While such presentations stirred up audiences, questions arose over whether Fulton investigators would pursue charges against state GOP officials. Willis, the Fulton County prosecutor, said she was focusing on the phone calls Trump made to several Georgia officials to reverse his defeat; his campaign efforts to persuade the Georgia legislature to declare Trump the winner; the gathering of Trump’s constituents to vote for Trump in the electoral college after Biden was declared the state’s victor; and the Trump campaign’s possible involvement in an unauthorized voting equipment violation in rural Coffee County, Georgia.

Carroll, one of those voters, said he was interviewed by Fulton prosecutors – and defended his actions. “I still believe we didn’t do anything wrong,” he said. “I would do it again because it was the right thing to do.”

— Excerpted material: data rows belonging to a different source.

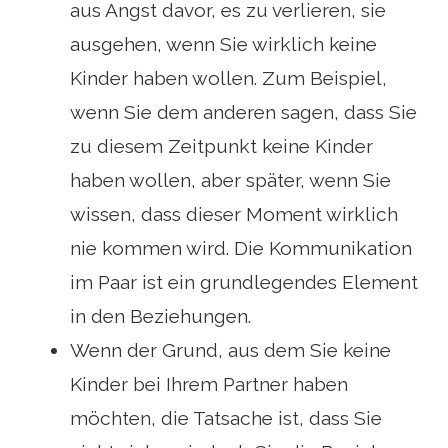
aus Angst davor, es zu verlieren, sie
ausgehen, wenn Sie wirklich keine
Kinder haben wollen. Zum Beispiel,
wenn Sie dem anderen sagen, dass Sie
zu diesem Zeitpunkt keine Kinder
haben wollen, aber später, wenn Sie
wissen, dass dieser Moment wirklich
nie kommen wird. Die Kommunikation
im Paar ist ein grundlegendes Element
in den Beziehungen.
Wenn der Grund, aus dem Sie keine
Kinder bei Ihrem Partner haben
möchten, die Tatsache ist, dass Sie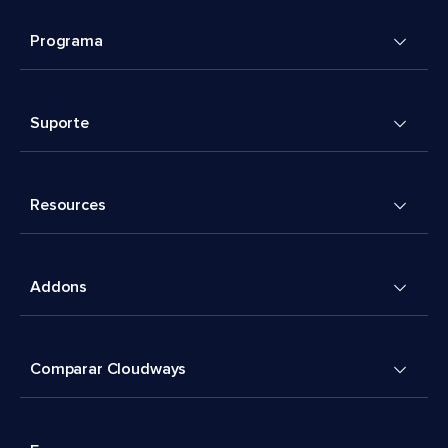
Programa
Suporte
Resources
Addons
Comparar Cloudways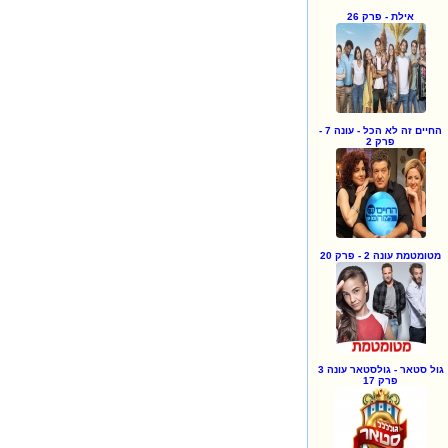
אילת - פרק 26
החיים זה לא הכל - עונה 7 -
פרק 2
מטומטמת עונה 2 - פרק 20
גול סטאר - גולסטאר עונה 3
פרק 17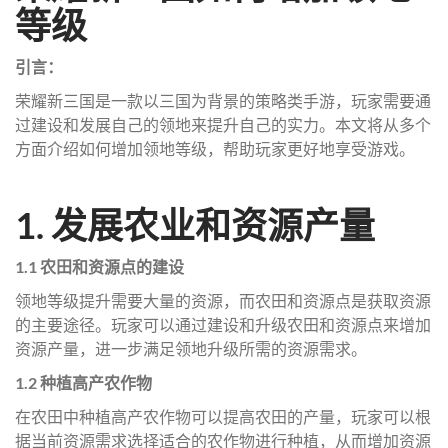
等级
引言：
荣耀新三国是一款以三国为背景的策略类手游，玩家需要通
过建设和发展自己的领地来提升自己的实力。本文将从多个
方面介绍如何增加领地等级，帮助玩家更好地享受游戏。
1. 发展农业和资源产量
1.1 农田和资源点的建设
领地等级提升需要大量的资源，而农田和资源点是获取资源
的主要途径。玩家可以通过建设和升级农田和资源点来增加
资源产量，进一步满足领地升级所需的资源需求。
1.2 种植高产农作物
在农田中种植高产农作物可以提高农田的产量，玩家可以根
据当前资源需求选择适合的农作物进行种植，从而增加资源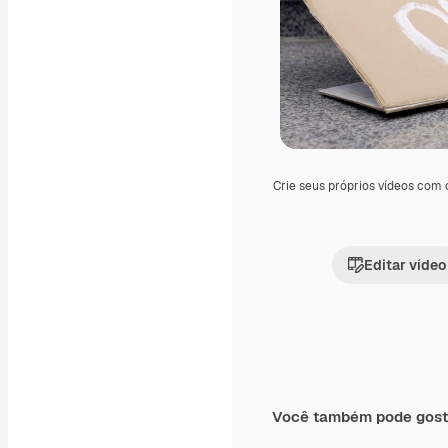
Crie seus próprios vídeos com
Editar vídeo
Você também pode gost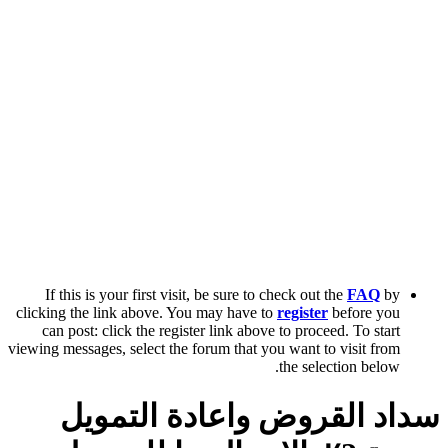
If this is your first visit, be sure to check out the
FAQ
by
clicking the link above. You may have to
register
before you
can post: click the register link above to proceed. To start
viewing messages, select the forum that you want to visit from
the selection below.
سداد القروض واعادة التمويل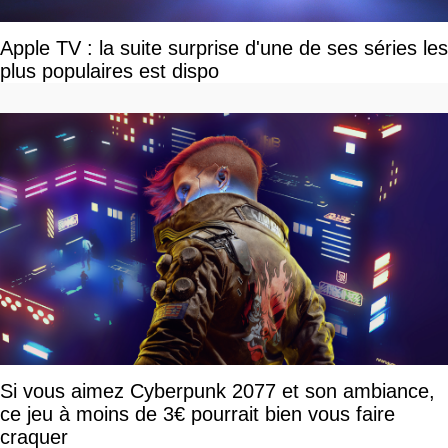
Apple TV : la suite surprise d'une de ses séries les
plus populaires est dispo
Si vous aimez Cyberpunk 2077 et son ambiance,
ce jeu à moins de 3€ pourrait bien vous faire
craquer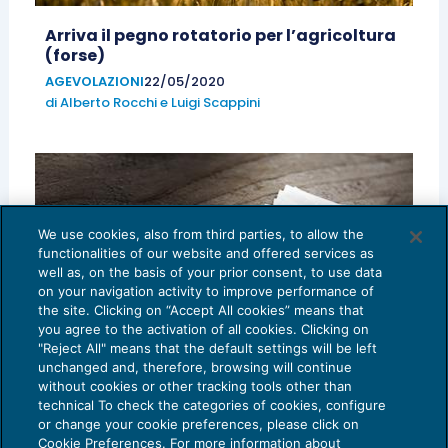
Arriva il pegno rotatorio per l’agricoltura
(forse)
AGEVOLAZIONI
22/05/2020
di
Alberto Rocchi
e
Luigi Scappini
We use cookies, also from third parties, to allow the
functionalities of our website and offered services as
well as, on the basis of your prior consent, to use data
on your navigation activity to improve performance of
the site. Clicking on “Accept All cookies” means that
you agree to the activation of all cookies. Clicking on
"Reject All" means that the default settings will be left
unchanged and, therefore, browsing will continue
without cookies or other tracking tools other than
Ricavi, fatturato, volume d’affari: alla
technical To check the categories of cookies, configure
ricerca di certezze nell’Italia delle
or change your cookie preferences, please click on
complicazioni
Cookie Preferences. For more information about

Carroll said he believed there was fraud in the election, but didn’t know if the fraud was enough to affect the outcome. Anyhow, he said he’s adamant that stewing 2020 won’t be a win for Republicans in 2024 — particularly in Georgia, an increasingly purple state where moderate voters have outnumbered Trump’s claims have rejected.

“There are different ways of thinking about being a successful activist and being a successful party official,” he said. “Being an activist is about being right. As a party official, it’s all about winning elections. You can be right and win elections, but if you are right and lose elections, you are missing the point.”

Isaac Arnsdorf contributed to this report.